Pheasant’s eye, or Adonis annua, is a familiar and widespread British native plant in Ranunculaceae.  It was among nine species and varieties named by Linnaeus in 1753 and 1762, in the two editions of his Species Plantarum.  Today four species are recognised and one is transferred to a different genus.  There are now about 20 species in Eurasia, with 10 native to Europe.  Adonis is split into two sections: one with the  annuals, and the other the perennial herbs.  According to Stearn, Adonis was accepted by the Greeks as the god of plants.  Adonis vernalis was named by Linnaeus in Species Plantarum 1: 547 (1753). 

Adonis vernalis is a perennial herb with a wide, but fragmented, distribution in south, east and central Europe, extending north to Sweden, east into European Russia and the Caucasus.  Its centre of diversity however, is Poland, Ukraine and Crimea.  It grows on the grassy steppe as well as forest edges and in pine forest and generally on impoverished soil.  So it is ideally planted in gritty, rock garden soils.  It flourishes best in he sun.  Our specimen dates from 2005 and has grown into a splendid plant.  The leaves are twice pinnate, and the bright yellow flowers are 5-8 cm in diameter, and terminal on stems 20-40 cm long.
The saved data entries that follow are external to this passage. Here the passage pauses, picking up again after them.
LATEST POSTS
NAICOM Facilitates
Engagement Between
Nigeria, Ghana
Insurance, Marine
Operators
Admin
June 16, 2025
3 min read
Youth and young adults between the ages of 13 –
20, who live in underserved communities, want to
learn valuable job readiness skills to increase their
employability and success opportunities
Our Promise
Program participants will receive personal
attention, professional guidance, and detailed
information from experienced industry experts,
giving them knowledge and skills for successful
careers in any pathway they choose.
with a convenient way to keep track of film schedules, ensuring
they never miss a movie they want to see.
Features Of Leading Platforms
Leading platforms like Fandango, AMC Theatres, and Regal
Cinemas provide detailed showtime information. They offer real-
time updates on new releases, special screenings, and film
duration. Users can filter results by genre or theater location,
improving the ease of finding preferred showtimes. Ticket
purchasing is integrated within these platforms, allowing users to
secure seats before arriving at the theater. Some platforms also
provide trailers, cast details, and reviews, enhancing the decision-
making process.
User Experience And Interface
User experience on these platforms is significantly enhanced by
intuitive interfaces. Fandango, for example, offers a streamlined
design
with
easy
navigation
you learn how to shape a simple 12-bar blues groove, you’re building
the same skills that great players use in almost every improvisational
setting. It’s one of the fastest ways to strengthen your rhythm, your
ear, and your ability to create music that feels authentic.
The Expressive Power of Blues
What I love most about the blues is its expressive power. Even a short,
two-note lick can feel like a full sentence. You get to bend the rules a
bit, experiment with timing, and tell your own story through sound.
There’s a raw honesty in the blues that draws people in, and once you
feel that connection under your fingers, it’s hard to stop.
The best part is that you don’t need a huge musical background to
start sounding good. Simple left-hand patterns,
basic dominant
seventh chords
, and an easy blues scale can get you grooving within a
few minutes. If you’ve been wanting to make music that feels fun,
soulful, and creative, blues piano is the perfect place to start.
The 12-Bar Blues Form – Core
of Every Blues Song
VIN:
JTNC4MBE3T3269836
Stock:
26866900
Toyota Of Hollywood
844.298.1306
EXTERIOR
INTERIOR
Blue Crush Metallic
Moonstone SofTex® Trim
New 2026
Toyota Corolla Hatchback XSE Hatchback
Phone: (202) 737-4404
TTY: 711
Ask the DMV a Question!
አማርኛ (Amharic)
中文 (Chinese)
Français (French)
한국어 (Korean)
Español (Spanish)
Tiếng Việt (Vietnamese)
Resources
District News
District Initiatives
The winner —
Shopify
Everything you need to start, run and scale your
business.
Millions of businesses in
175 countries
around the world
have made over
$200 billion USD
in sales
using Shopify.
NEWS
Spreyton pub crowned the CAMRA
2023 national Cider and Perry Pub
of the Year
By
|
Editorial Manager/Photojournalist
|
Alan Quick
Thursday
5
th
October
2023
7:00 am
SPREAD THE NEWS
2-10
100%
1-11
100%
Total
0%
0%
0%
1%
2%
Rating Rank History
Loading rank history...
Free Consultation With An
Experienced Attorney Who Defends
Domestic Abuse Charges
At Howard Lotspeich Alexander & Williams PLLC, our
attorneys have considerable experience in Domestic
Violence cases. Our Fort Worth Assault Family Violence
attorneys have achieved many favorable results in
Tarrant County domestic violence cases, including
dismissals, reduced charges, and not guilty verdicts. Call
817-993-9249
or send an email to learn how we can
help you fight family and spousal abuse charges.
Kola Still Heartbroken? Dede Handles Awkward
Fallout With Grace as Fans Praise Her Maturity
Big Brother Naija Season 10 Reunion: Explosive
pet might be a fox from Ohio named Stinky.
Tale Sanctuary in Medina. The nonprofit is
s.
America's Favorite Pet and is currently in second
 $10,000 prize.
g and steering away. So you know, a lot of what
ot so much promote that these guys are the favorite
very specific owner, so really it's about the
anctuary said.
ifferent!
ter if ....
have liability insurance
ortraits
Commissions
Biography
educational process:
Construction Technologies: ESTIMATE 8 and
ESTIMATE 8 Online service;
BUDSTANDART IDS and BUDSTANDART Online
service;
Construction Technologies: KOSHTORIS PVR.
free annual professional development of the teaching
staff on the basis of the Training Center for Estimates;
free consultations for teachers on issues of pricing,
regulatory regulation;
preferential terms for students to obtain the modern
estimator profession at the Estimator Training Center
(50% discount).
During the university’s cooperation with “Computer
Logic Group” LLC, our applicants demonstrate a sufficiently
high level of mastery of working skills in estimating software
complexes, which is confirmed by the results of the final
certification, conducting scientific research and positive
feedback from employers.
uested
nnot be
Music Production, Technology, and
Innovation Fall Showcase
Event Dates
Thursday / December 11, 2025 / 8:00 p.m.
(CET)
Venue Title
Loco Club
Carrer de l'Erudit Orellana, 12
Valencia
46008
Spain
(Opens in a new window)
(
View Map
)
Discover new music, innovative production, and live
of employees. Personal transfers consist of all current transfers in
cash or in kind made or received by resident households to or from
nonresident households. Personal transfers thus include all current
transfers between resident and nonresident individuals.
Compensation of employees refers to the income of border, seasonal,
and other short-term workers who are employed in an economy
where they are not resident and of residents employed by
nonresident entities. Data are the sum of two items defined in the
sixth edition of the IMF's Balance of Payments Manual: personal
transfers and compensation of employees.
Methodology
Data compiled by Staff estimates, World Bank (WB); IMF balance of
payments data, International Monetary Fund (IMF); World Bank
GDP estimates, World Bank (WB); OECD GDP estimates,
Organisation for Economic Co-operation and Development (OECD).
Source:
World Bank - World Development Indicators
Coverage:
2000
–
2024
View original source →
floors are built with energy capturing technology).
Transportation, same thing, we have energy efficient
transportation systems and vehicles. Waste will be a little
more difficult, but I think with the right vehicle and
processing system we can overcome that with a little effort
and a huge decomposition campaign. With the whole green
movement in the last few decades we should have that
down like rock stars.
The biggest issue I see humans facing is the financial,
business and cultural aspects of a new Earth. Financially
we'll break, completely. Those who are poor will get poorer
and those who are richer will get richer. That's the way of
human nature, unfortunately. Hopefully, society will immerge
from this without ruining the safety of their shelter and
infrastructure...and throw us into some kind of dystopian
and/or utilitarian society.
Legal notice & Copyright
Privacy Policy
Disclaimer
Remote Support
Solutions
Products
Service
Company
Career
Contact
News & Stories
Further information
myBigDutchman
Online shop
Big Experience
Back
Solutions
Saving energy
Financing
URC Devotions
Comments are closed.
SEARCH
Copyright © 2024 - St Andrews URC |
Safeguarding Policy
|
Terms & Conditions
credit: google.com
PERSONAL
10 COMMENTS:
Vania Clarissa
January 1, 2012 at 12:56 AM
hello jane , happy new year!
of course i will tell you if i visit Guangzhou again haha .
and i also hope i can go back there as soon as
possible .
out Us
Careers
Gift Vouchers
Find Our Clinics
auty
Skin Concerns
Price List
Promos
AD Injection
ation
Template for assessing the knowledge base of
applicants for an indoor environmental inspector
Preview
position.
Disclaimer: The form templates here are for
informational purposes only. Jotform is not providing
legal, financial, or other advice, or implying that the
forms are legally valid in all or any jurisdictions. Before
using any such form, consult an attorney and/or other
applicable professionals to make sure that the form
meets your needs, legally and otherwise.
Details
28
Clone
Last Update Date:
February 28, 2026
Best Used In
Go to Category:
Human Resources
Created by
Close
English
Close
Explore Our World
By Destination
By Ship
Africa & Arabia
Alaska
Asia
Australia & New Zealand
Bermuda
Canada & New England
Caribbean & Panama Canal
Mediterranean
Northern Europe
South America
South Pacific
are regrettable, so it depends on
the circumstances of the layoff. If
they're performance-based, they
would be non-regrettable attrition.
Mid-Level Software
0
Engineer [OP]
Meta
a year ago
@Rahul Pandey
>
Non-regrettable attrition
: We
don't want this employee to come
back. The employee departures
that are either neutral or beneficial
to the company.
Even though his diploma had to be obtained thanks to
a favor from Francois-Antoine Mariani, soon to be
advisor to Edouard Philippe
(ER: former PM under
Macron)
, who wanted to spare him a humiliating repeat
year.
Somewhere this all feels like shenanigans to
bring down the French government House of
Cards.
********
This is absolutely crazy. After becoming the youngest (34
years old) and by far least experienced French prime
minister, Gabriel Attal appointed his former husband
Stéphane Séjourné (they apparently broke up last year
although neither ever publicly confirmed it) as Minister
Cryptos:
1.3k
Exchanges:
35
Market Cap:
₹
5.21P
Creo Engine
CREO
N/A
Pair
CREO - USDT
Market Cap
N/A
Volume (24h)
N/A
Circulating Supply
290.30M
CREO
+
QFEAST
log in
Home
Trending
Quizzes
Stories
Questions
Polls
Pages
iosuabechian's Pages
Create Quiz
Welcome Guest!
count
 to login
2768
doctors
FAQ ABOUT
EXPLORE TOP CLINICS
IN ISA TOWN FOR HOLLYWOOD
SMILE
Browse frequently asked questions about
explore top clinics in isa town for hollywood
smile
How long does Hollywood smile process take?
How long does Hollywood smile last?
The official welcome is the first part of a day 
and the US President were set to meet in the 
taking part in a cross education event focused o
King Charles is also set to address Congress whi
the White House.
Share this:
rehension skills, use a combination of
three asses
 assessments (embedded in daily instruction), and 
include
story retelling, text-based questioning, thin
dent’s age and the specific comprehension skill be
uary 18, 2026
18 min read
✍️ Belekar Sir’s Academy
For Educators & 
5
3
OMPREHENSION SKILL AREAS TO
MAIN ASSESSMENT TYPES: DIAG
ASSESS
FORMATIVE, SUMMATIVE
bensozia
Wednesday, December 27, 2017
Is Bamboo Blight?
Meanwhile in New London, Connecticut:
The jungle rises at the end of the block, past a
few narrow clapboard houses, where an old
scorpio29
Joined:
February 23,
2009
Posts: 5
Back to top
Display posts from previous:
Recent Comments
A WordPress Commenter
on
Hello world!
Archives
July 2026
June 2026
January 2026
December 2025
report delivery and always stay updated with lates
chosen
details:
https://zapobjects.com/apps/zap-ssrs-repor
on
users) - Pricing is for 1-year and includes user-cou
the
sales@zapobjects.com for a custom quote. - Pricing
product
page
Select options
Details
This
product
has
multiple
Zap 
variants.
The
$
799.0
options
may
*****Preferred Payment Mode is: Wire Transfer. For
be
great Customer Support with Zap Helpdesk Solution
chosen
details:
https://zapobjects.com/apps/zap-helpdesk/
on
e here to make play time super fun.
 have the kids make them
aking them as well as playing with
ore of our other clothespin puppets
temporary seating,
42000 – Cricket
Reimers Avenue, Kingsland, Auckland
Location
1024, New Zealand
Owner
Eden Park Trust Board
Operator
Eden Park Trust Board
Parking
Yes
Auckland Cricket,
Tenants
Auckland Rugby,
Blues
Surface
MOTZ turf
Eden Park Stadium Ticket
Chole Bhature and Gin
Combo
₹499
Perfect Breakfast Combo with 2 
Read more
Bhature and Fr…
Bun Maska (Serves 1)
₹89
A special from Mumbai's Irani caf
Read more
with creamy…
Adonis vernalis and Adonis amurensis are two of the showiest species and it is surprising they have not been given an Award of Merit.  Adonis vernalis is illustrated in Polunin’s Flowers of Europe, and there is a line drawing in the RHS Dictionary of Gardening.

While Adonis vernalis is poisonous it is, like foxglove, used medicinally for heart problems.  There are also claims for its wider medical use.


CultivationAdonis vernalis grows best in a moist but well drained, alkaline soil. 

Propagation:  Is by seed, sown fresh; or by careful division before growth starts.

PositionAdonis vernalis is growing in the centre of the Rock Garden beside the viewpoint to the ponds.  GRID E4.


Huxley, Anthony et al.  1992. The New RHS Dictionary of Gardening.  Macmillan.

Jarvis, Charlie  2007.  Order out of Chaos.  Linnean Society & Natural History Museum.

Mabberley, D.J. 2008.   Mabberley’s Plant-Book.  3rd edition.  Cambridge.

Polunin. Oleg.  1997. Flowers of Europe.  Oxford.

Stearn, William T.  1993.  Dictionary of Plant Names for Gardeners.  Cassell.

Walter, S.M. et al.  1989.  European Garden Flora 111.  Cambridge.